São Gabriel has had a Michelin star since 2000, so is quite well established. In 2013 it changed owners and locally born chef Leonel Pereira took over the kitchen. He learned his trade at the local Hotel Quinta do Lago, Niko in Paris, Cipriani in Venice, the Alexandra Palace in Switzerland and Panorama restaurant at the Sheraton Lisbon. The restaurant is located in an old farmhouse, located next to a Thai restaurant under the same ownership. As with many restaurants in the area, they are open seasonally, from around March to October.
The dining area is divided into three small rooms seating 55 customers. In warm weather the seating is moved entirely outside, with up to 70 people accommodated at any one time. There was a tasting menu at €79 in addition to the à la carte choices. The rooms had tiled floors and unnecessary and ageing pop music playing, albeit at a mercifully low volume; typical were bands such as Supertramp, who have not been at the musical cutting edge for a considerable period of time.
The wine list was more than half Portuguese and had a reasonable selection from elsewhere in the world. Sample wines were Trimbach Riesling 2010 at €31.50 for a label that retails at €23, Meerlust Merlot 2004 at €55 for a bottle that you can find in the high street for €20, Redoma Reserva 2011 at €72.50 compared to a retail price of €50, and Chasse-Spleen 2001 at €151.50 for a label that will set you back €52 in a shop. We drank the excellent Vinha Do Contador 2011 at €54.50.

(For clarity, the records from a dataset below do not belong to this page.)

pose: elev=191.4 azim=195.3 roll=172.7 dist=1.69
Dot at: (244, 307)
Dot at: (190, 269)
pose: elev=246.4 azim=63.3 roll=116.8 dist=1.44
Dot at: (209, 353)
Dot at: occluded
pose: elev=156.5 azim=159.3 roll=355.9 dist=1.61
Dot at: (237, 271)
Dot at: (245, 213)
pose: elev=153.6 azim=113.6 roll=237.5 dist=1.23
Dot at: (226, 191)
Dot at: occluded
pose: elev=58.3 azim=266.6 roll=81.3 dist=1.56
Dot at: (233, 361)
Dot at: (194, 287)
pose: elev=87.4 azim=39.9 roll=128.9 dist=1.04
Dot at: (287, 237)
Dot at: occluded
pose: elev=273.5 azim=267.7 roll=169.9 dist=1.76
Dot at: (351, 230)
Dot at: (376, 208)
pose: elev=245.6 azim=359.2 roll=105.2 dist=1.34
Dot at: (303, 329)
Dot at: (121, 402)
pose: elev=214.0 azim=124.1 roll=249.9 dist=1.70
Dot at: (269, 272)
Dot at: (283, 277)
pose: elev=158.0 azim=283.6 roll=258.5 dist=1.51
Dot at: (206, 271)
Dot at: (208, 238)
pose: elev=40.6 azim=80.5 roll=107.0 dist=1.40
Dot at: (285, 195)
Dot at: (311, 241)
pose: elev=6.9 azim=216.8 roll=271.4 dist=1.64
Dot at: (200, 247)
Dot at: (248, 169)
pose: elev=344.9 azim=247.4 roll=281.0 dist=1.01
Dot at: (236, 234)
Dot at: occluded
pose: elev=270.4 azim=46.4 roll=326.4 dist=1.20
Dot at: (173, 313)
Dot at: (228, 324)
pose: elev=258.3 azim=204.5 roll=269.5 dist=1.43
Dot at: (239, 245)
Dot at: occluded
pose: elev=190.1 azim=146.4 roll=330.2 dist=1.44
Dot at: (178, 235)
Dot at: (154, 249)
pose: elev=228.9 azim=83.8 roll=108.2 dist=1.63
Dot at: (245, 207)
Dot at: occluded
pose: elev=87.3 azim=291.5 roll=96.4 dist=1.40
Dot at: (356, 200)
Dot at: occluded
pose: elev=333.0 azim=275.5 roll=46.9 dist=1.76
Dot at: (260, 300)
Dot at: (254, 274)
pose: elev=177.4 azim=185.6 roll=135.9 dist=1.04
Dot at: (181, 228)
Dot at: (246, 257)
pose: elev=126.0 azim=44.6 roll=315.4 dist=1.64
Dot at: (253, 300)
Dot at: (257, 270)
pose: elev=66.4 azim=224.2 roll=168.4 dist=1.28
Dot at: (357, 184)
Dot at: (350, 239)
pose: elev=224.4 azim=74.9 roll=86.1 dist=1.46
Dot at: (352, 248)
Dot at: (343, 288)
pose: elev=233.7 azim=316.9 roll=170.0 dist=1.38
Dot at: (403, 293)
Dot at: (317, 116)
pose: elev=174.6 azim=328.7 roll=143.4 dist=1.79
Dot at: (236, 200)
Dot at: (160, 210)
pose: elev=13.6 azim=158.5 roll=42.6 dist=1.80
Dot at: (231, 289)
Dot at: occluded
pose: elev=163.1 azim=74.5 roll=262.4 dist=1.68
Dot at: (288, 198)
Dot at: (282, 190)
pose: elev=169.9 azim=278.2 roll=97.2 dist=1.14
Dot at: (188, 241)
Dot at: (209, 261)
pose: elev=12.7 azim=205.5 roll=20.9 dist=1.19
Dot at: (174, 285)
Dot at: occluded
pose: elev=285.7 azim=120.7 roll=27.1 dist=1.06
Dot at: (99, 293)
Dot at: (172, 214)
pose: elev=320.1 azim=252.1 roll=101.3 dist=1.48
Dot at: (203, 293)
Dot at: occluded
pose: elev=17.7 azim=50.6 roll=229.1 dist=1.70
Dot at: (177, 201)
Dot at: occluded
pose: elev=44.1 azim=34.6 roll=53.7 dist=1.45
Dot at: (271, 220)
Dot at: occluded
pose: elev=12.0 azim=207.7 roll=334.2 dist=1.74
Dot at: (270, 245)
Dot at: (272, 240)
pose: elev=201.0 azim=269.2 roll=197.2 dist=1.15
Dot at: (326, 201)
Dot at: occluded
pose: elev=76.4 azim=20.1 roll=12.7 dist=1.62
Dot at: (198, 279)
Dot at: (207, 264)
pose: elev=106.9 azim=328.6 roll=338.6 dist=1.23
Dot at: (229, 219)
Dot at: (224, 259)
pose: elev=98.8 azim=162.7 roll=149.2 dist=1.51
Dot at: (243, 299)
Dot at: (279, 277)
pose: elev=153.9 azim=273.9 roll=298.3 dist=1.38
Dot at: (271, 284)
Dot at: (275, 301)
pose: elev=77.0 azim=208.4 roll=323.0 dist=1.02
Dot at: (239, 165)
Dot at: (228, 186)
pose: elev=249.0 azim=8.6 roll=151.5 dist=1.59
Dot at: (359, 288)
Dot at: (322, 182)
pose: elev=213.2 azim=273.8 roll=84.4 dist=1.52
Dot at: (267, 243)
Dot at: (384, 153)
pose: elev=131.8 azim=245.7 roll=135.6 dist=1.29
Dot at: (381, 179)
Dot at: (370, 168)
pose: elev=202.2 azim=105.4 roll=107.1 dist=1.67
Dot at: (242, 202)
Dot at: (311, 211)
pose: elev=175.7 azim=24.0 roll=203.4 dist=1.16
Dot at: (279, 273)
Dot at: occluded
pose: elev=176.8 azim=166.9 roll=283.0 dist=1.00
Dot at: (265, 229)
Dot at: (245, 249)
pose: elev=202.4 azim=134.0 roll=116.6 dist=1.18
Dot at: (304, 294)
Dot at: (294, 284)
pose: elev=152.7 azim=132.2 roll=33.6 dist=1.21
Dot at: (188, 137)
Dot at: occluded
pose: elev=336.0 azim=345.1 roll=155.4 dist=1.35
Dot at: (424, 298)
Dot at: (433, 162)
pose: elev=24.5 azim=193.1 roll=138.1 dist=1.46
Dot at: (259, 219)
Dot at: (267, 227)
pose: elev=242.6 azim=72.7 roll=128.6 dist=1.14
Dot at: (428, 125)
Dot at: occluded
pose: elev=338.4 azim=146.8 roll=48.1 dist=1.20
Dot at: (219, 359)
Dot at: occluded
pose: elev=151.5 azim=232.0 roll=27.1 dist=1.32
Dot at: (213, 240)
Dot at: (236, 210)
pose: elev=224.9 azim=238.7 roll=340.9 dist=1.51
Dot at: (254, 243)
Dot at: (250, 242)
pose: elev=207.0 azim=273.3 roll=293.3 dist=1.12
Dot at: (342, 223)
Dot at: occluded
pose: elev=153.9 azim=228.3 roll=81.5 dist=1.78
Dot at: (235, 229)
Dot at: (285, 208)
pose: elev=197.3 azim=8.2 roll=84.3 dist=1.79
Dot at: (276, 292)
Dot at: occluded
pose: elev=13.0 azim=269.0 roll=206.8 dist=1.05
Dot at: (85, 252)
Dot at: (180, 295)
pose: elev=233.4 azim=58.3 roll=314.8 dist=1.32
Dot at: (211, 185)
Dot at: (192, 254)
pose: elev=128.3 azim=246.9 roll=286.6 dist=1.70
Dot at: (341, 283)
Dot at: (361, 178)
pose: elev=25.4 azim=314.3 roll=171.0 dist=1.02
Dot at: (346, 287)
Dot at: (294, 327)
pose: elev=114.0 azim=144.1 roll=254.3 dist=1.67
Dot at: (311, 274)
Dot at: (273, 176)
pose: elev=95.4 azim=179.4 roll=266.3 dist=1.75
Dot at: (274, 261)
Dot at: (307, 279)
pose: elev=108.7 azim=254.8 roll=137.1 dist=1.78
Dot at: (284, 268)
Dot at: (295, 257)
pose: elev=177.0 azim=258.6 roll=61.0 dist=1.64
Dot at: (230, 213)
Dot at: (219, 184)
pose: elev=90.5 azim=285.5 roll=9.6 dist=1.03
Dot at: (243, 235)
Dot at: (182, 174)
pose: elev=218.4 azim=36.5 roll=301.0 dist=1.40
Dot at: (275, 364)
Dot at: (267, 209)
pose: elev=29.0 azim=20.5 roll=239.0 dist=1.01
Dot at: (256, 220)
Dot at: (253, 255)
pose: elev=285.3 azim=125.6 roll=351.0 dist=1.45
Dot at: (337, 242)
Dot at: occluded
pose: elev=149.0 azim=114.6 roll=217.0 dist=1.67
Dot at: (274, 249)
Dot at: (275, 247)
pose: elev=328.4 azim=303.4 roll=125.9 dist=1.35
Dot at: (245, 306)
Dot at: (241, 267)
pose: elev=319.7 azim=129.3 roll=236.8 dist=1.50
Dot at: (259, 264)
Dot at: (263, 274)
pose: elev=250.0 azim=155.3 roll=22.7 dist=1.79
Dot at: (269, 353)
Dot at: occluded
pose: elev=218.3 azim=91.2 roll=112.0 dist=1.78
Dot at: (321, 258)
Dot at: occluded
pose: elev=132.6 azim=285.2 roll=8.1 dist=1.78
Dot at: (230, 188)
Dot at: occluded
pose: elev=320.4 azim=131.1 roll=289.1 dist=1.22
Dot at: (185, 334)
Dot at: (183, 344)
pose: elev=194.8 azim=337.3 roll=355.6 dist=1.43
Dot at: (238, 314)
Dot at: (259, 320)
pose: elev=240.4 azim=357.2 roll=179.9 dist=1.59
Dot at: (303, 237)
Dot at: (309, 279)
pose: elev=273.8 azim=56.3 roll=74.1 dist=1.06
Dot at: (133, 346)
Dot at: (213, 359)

Bread was made from scratch in the kitchen other than a bought-in German sunflower seed loaf. The focaccia was good, in addition to pleasant olive roll, rye bread, onion roll, white and poppy seed (14/20 average). The meal began with a couple of nibbles. A spherical potato crisp reminiscent of an Indian puri contained blue lobster and grilled cucumber cream, topped with dehydrated blue lobster and roe. This was an interesting idea slightly let down by the potato layer not being crisp enough (14/20). Salt cod was served with crispy potato, poached quail egg, onion, truffle oil (optimistically described as white truffle by our waiter) and a chopped parsley garnish. This was pleasant, though the oil, in reality a chemical (2,4-Dithiapentane) with no connection to real truffle, added nothing (13/20).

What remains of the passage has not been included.